Moscou a bel et bien repris la main dans le jeu diplomatique entourant le conflit syrien. Le ministre syrien des Affaires étrangères a fait savoir que son pays avait donné « son accord » à la proposition russe de placer ses armes chimiques sous contrôle international. La perspective de frappes occidentales s'éloigne donc avec la proposition de la Russie. Selon l'agence russe Interfax, Walid al-Mouallem, a souligné que « l'objectif était de couper l'herbe sous le pied à une aggression américaine ».
Le scénario évolue vite
Le scénario évolue donc très vite ces dernières heures. Et les réactions en Europe et outre-Atlantique pleuvent, même si la prudence reste de mise. Barack Obama a qualifié l'initiative russe de percée potentiellement positive dans le conflit. Il s'adressera comme prévu aux Américains ce soir. En tout cas, la donne a changé depuis hier. Pour preuve le vote du Sénat américain sur les frappes militaires en Syrie qui était prévu pour mercredi, a été reporté.
La France accepte de « prendre la perche »

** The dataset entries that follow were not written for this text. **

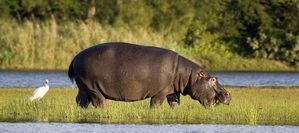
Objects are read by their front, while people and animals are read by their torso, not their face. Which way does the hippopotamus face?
to the viewer's right
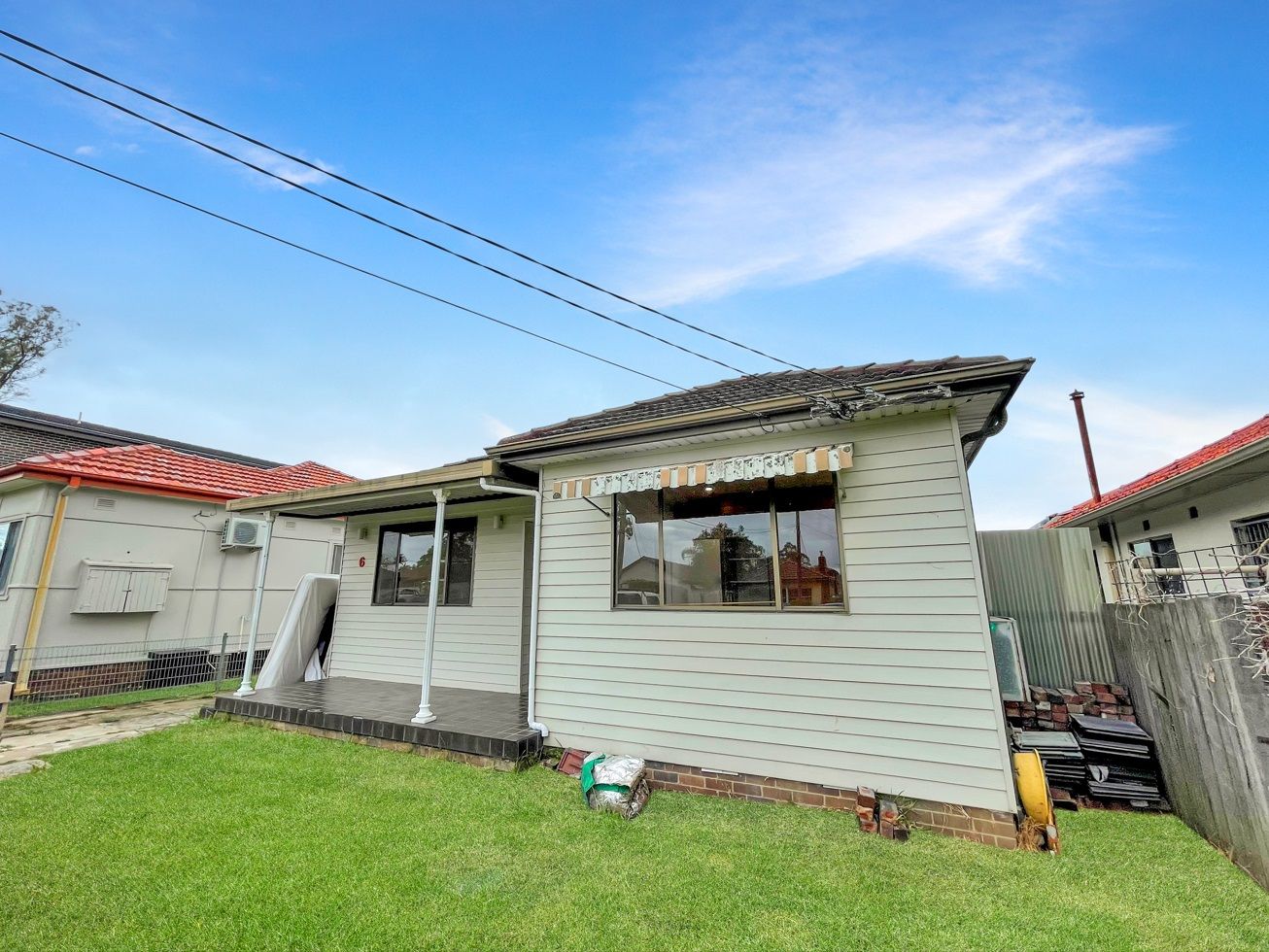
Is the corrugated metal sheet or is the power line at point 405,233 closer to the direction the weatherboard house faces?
the power line

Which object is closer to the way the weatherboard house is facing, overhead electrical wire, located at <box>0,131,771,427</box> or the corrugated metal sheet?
the overhead electrical wire

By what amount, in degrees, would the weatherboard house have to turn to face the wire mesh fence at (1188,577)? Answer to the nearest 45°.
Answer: approximately 135° to its left

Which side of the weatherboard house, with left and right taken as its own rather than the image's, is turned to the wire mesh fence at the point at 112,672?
right

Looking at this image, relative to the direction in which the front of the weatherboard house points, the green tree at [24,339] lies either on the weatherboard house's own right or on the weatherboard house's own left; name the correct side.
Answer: on the weatherboard house's own right

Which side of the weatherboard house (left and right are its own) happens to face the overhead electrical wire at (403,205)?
front

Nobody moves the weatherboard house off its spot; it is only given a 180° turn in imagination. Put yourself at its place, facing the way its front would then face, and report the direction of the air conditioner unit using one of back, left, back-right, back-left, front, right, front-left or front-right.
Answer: left

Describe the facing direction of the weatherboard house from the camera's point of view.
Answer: facing the viewer and to the left of the viewer

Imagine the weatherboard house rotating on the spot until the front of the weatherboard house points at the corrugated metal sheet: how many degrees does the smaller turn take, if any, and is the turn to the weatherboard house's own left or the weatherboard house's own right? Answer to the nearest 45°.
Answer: approximately 135° to the weatherboard house's own left
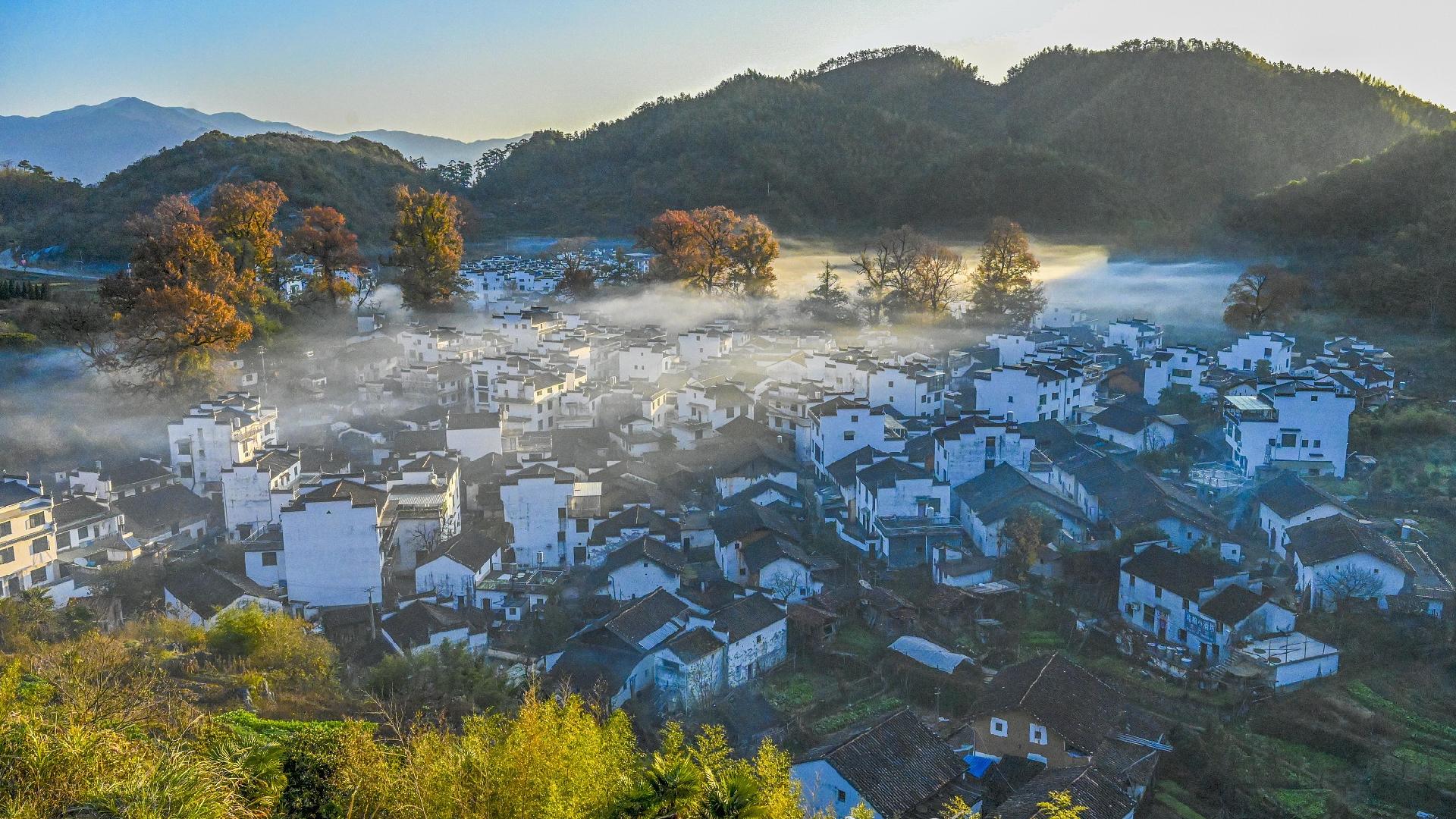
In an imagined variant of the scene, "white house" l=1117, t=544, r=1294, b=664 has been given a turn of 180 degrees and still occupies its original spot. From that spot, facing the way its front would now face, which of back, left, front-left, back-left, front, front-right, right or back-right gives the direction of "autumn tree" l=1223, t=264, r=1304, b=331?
front-left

« Il faut prendre la perche qui est tendue, mais il ne faut pas tomber dans un piège », une petite phrase signée Laurent Fabius, lors d'une conférence de presse ce mardi 10 septembre. Le ministre des affaires étrangères a donc pris la perche tendue hier par la Russie. Il a annoncé que la France allait de son côté présenter un projet de résolution contraignant devant le Conseil de sécurité de l'ONU. Ce projet de résolution prévoit le contrôle et le démantèlement des armes chimiques syriennes et autorise aussi un recours en cas de manquement aux obligations. Pour Paris, la proposition de la Russie prouve que la pression internationale a fonctionné. Même si, précise le Quai d'Orsay, « toutes les options restent sur la table ».
L'opposition syrienne dénonce une manoeuvre de diversion. Les monarchies pétrolières du Golfe réclament toujours une action internationale « dissuasive » contre le régime syrien pour sa responsabilité dans l'attaque chimique du 21 août.
John Kerry continue de défendre un vote autorisant une intervention militaire
Le secrétaire d’Etat américain, John Kerry, qui était ce mardi ce matin devant la commission de la Défense du Sénat américain, a donné un nouvel éclairage au débat. Il a confirmé les propos de Barak Obama, qui avait estimé la proposition « intéressante », mais, insiste John Kerry, « cela ne doit pas différer un vote autorisant le Président à intervenir en Syrie ».
Avec notre correspondante à Washington, Anne-Marie Capomaccio
John Kerry a été froidement accueilli par le Président de la commission de défense du Sénat. Ce dernier a introduit le débat, évoquant les problèmes budgétaires auxquels font face les Etats-Unis qui n’ont « pas les moyens de se lancer dans une opération militaire ». Argument balayé par John Kerry, qui a recentré la discussion sur la menace représentée par les armes détenues par Damas et le risque de voir cet arsenal de destruction massive devenir « des armes conventionnelles ».
« Ne vous trompez pas sur les raisons qui concrétisent cette proposition (de mise sous séquestre des armes chimiques syriennes, ndlr). Et pourquoi ce sont les Russes qui ont contacté les Syriens, et pourquoi les Syriens sont finalement intéressés », a-t-il déclaré devant les sénateurs.
« C’est la réelle menace de l’usage de la force qui est sur la table ces dernières semaines, qui, pour la première fois, a conduit ce régime, à reconnaitre qu’il possède des armes chimiques. Et c’est cette menace de l’usage de la force et notre détermination à rendre Assad responsable de ses actes, qui a motivé les autres pays à envisager une action internationale réelle et crédible qui pourrait avoir un impact », a-t-il assuré.
« Cette proposition doit être réelle »
Mais l’initiative russe « ne doit pas être un moyen de gagner du temps, cela ne peut pas être un moyen d’esquiver la menace », a encore prévenu le secrétaire d’Etat américain. « Cette proposition doit être réelle, vérifiable, tangible. Et il est extrêmement difficile, je souhaite que tous le comprennent, de remplir ces conditions. »
John Kerry a ensuite longuement expliqué aux sénateurs que la proposition russe permettra, peut-être, d’éviter une intervention armée en Syrie, mais qu’ils ne pourront pas refuser de faire face à leurs responsabilités : les sénateurs devront voter en faveur d’une intervention, seul moyen, selon l’administration américaine, de réellement concrétiser la destruction des armes chimiques détenues par Damas.